The Department of Energy approved Alaska Gasline Development Corp’s (AGDC) project to export LNG to countries with which the United States does not have a free trade agreement.
Supporters of the roughly $39 billion project expect it to be operational by 2030 if it receives all the necessary permits. The LNG would mainly be exported to countries in Asia.
Frank Richards, president of Alaska-owned AGDC, said the company will review the 51-page decision as it develops the project, which will “provide Alaskans and U.S. allies a significant source of low-emission, responsibly produced energy in line with international standards.” standards will provide environmental priorities.”
Alaska LNG includes a liquefaction facility on the Kenai Peninsula in southern Alaska and a planned 807-mile (1,300 km) pipeline to transport gas stranded in northern Alaska across the state.
The project, for which exports were first approved by Donald Trump’s administration, has been opposed by environmental groups. The Biden administration conducted an environmental review of Alaska LNG, concluding that it has economic and international security benefits and that opponents had failed to demonstrate the exports were not in the “public interest.”
The Biden administration amended the prior permit to ban venting of the project’s associated greenhouse gas, carbon dioxide, into the atmosphere.
Nevertheless, the decision was decried by environmental groups as a “carbon bomb”.
“Joe Biden’s climate presidency is falling apart,” said Lukas Ross of Friends of the Earth.
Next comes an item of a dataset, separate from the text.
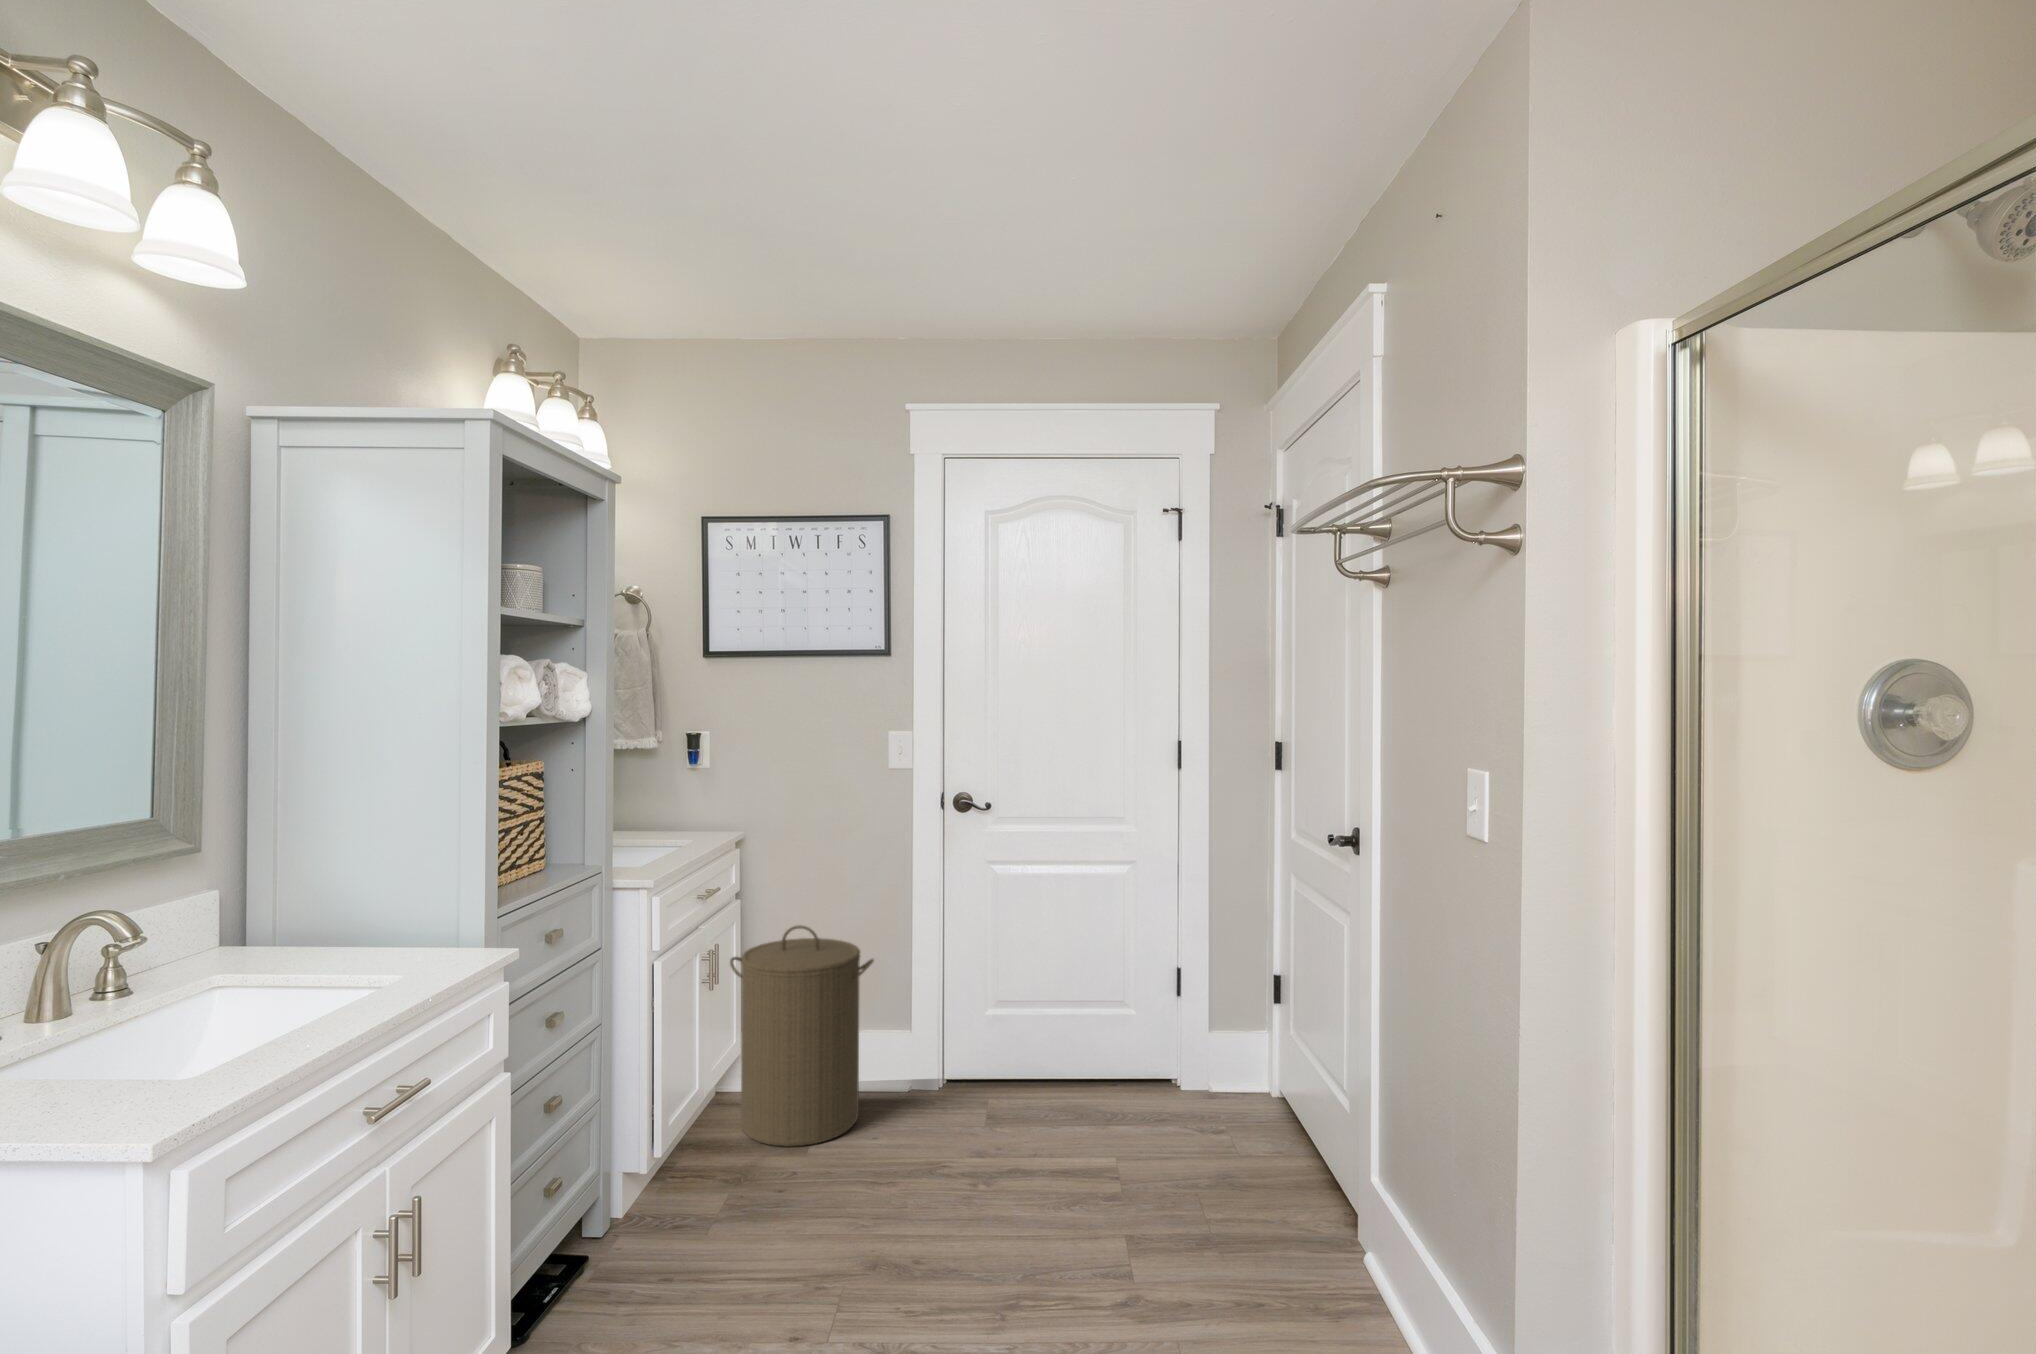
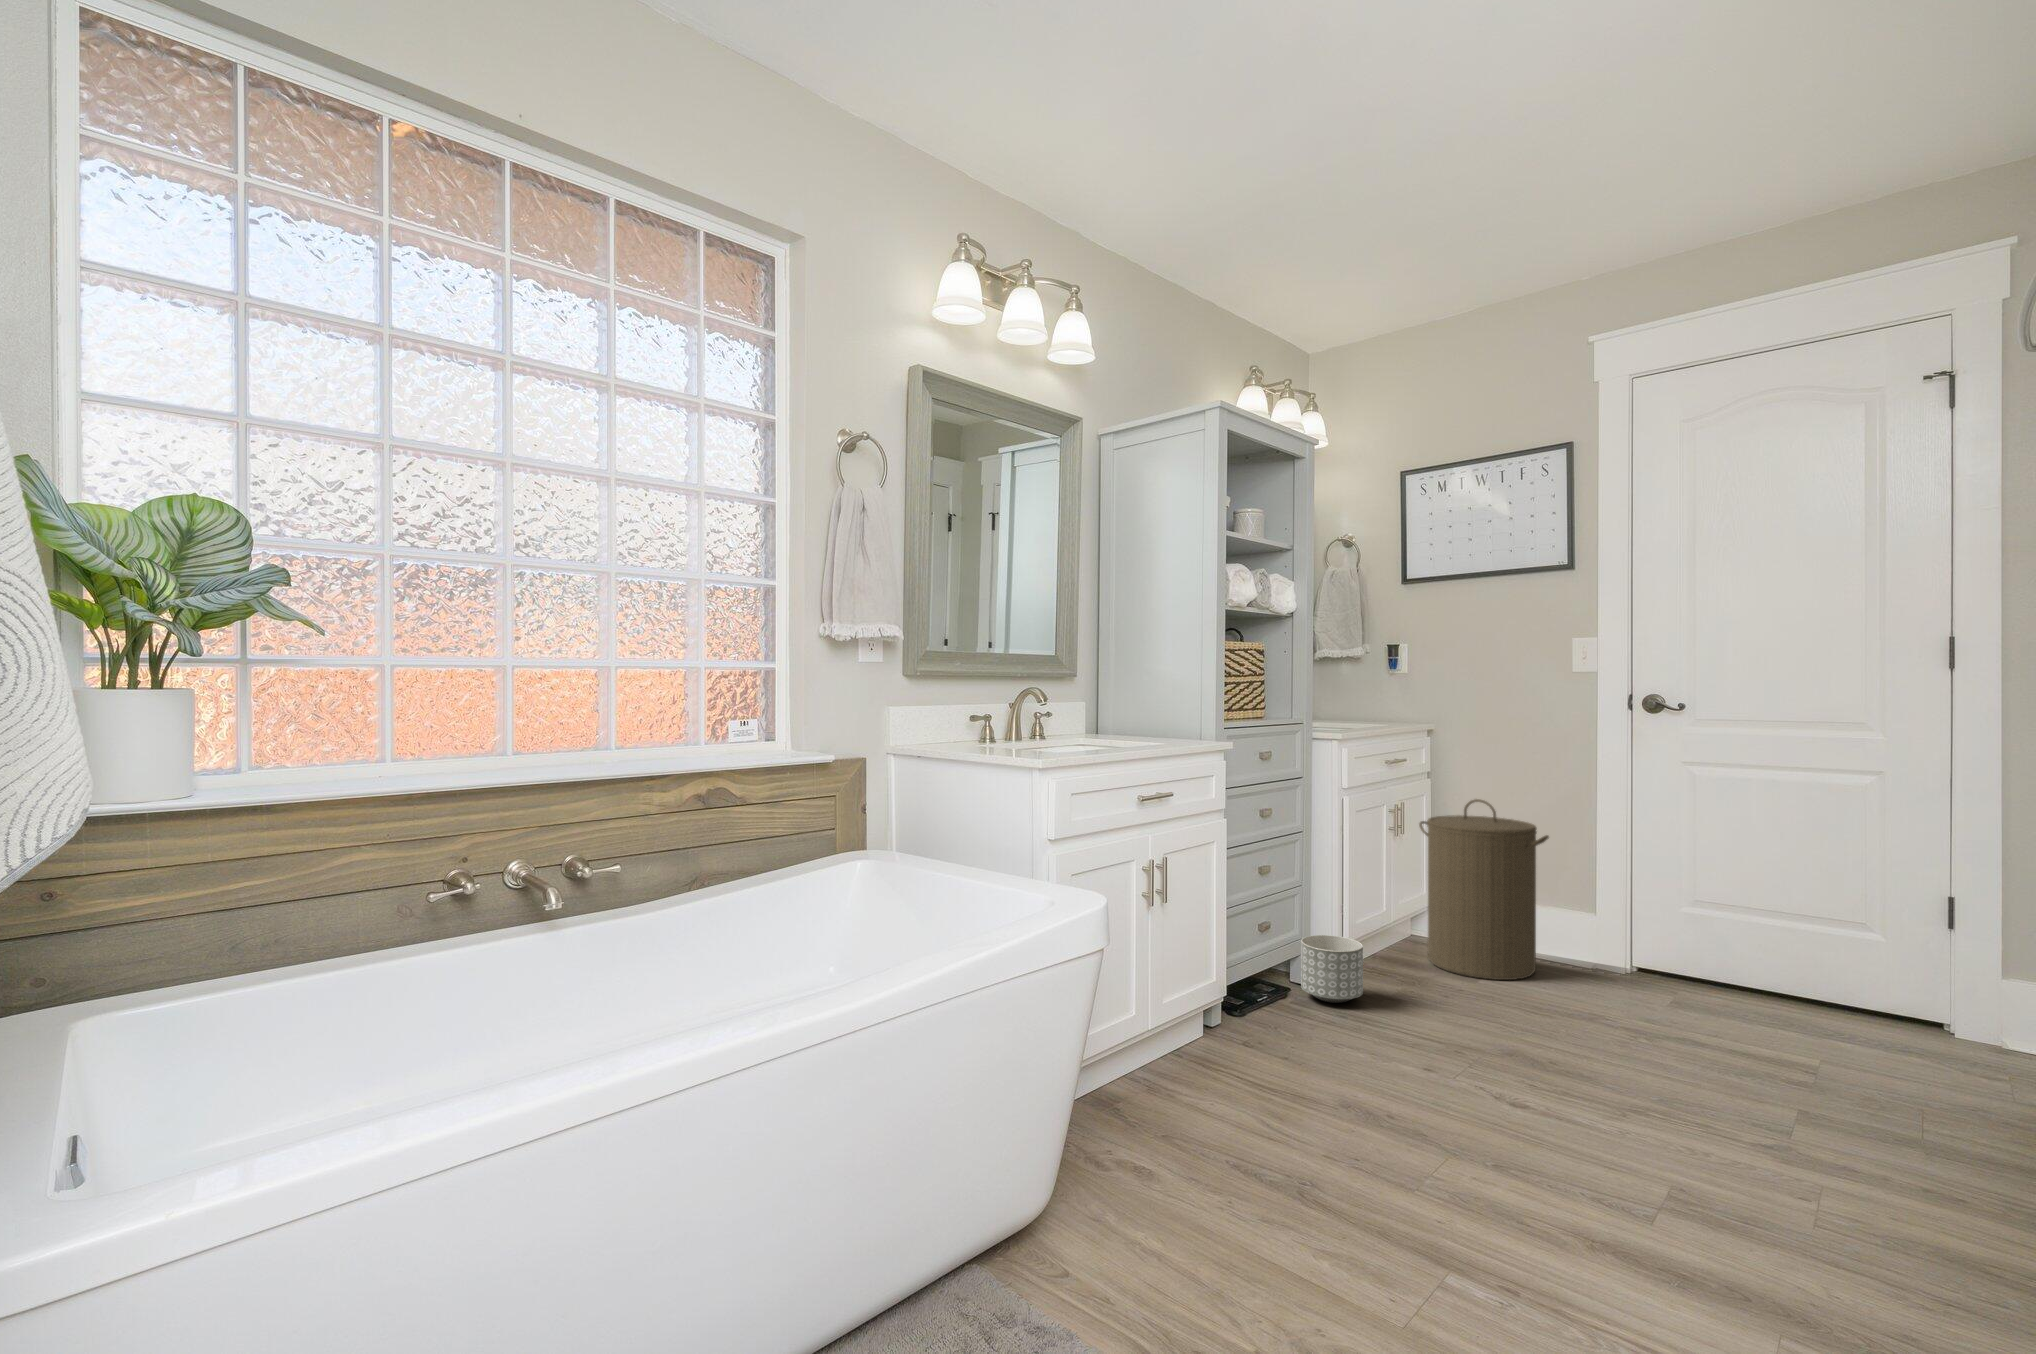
planter: none [602,1159,688,1265] -> present [1301,935,1363,1003]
Ross said it was the second US approval of a “fossil fuel mega-project” in as many months.
Earthjustice, an environmental law firm, said the decision paved the way for more lawsuits aimed at stopping the project.
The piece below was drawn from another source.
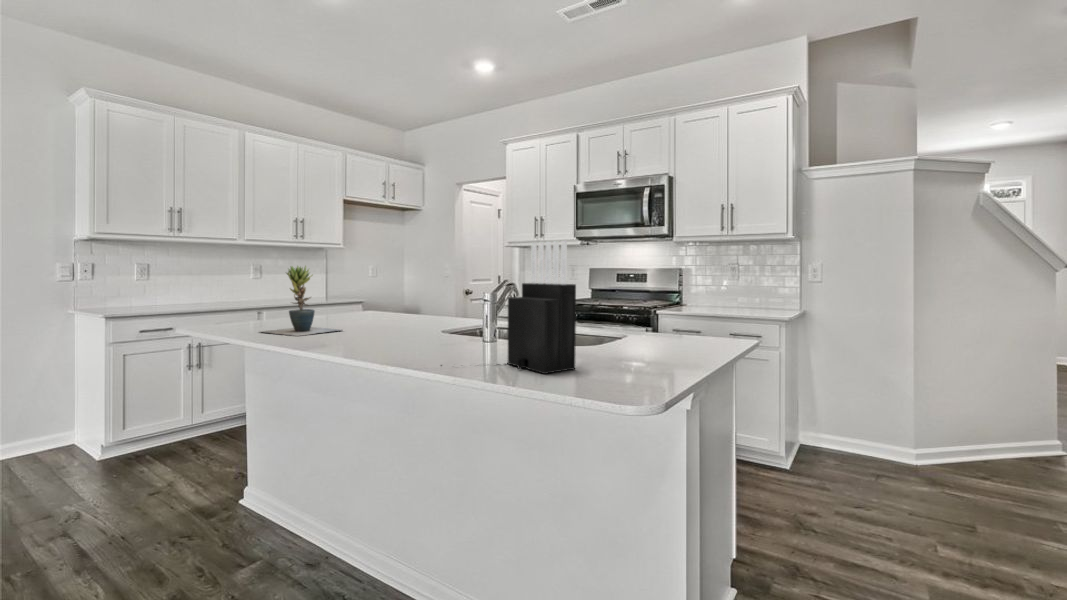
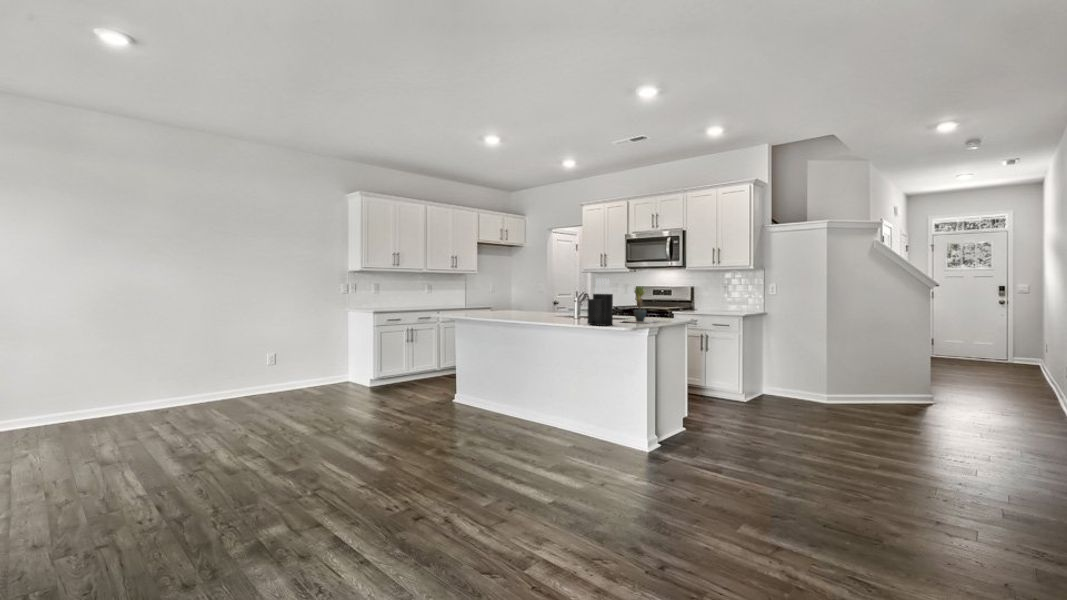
potted plant: present [261,266,340,336] -> present [625,287,654,323]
The Biden administration last month approved ConocoPhillips’ $7 billion Willow oil and gas drilling project on Alaska’s North Slope.
Russia plans to commission the first of three lines of its Arctic LNG-2 project, which is among the largest LNG plants in the world, by the end of 2023.
The Biden administration is seeking to authorize more US LNG exports as it competes with Russia, which has traditionally been one of the world’s largest energy exporters.
Russia is under pressure from Western sanctions over its invasion of Ukraine, and the US has boosted LNG exports to Europe after Moscow halted gas pipeline deliveries to the continent.